The words "God said" appear ten times in the creation account. In this way the creation narrative anticipates the Ten Commandments. This makes us realize that these Ten Commandments are, as it were, an echo of the Creation; they are not arbitrary inventions for the purpose of erecting barriers to human freedom but signs pointing to the spirit, the language and meaning of creation; they are a translation of the language of the universe, a translation of God's logic, which constructed the universe.
Furthermore, as everything Catholic is, by its very nature, Christocentric, then Christ in the Incarnation is the translation par-excellence. In Christ, the Word, we have the divine language of love in human language and in human flesh. Jesus said "He who has seen me has seen the Father; how can you say, ‘Show us the Father’?" (John 14:9). Here we have see what every translation ought to aspire to be: not only a honest reflection of the source document, but such a true (and in Christ's case, living) reflection of the source; to be consubstantial with the source. In other word, a translation should not merely be a means or a pale image of the original, but rather a translation should be so faithful to the source that it becomes, as it were, one and the same with the source. As Jesus, the Divine Translation, said, "I and the Father are one.” (John 10:30)

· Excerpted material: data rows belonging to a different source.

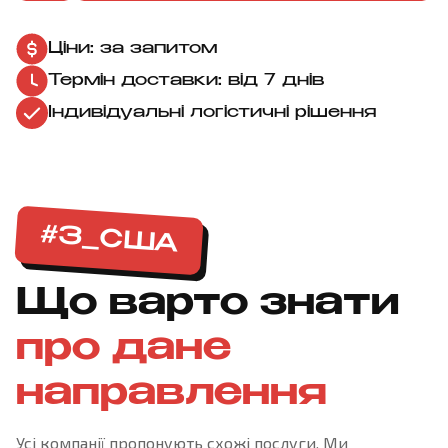
Ціни: за запитом
Термін доставки: від 7 днів
Індивідуальні логістичні рішення
#З_США
Що варто знати
про дане
направлення
Усі компанії пропонують схожі послуги. Ми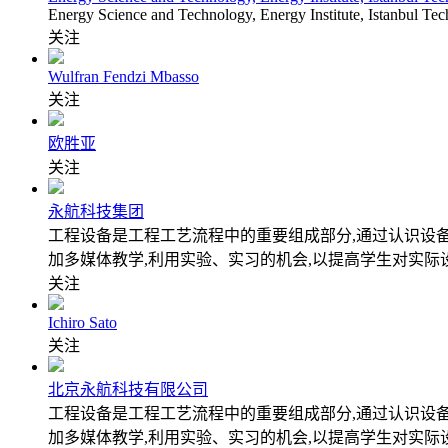
Energy Science and Technology, Energy Institute, Istanbul Tech
关注
Wulfran Fendzi Mbasso
关注
欧胜亚
关注
永航科技集团
工程设备是工程工艺流程中的重要组成部分,通过认识设
加多媒体教学,利用实验、实习的机会,以提高学生对实际
关注
Ichiro Sato
关注
北京永航科技有限公司
工程设备是工程工艺流程中的重要组成部分,通过认识设
加多媒体教学,利用实验、实习的机会,以提高学生对实际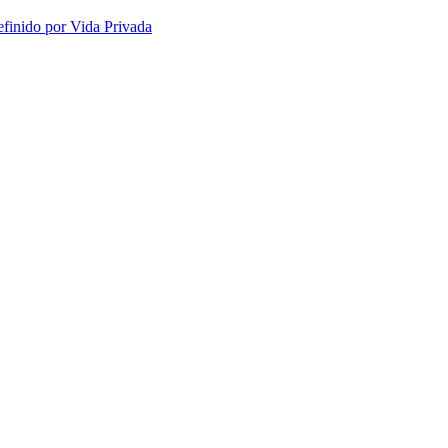
efinido por Vida Privada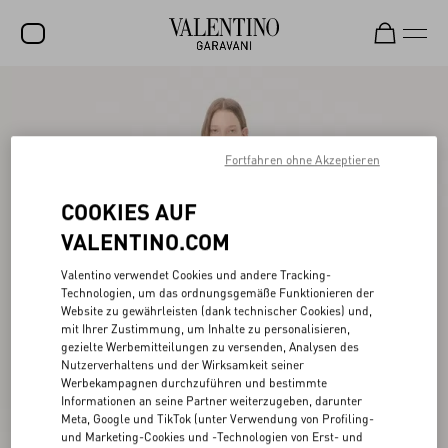
SALE
NEUHEITEN
Fortfahren ohne Akzeptieren
ROCKSTUD
COOKIES AUF
DAMEN
VALENTINO.COM
HERREN
Valentino verwendet Cookies und andere Tracking-
TASCHEN
Technologien, um das ordnungsgemäße Funktionieren der
Website zu gewährleisten (dank technischer Cookies) und,
GESCHENKE
mit Ihrer Zustimmung, um Inhalte zu personalisieren,
gezielte Werbemitteilungen zu versenden, Analysen des
SCHMUCK
Nutzerverhaltens und der Wirksamkeit seiner
Werbekampagnen durchzuführen und bestimmte
V-UNIVERSE
Informationen an seine Partner weiterzugeben, darunter
Meta, Google und TikTok (unter Verwendung von Profiling-
und Marketing-Cookies und -Technologien von Erst- und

To me, as a translator, this gives a very high value to the art of translation; indeed, it exalt the work we translators (and interpreters) undertake for it is a collaboration in the work of God. We translators (and interpreters), swear an oath to be true and faithful to the source. In this we are echoing "Jesus Christ the faithful witness" (Revelation 1:5). Hence in undertaking this work of translation, we ought to not only convey meaning from one language to another, but also, more importantly, communicate God's love to our fellow human beings. Indeed, is it not this communication of God's love our duty in every work and action?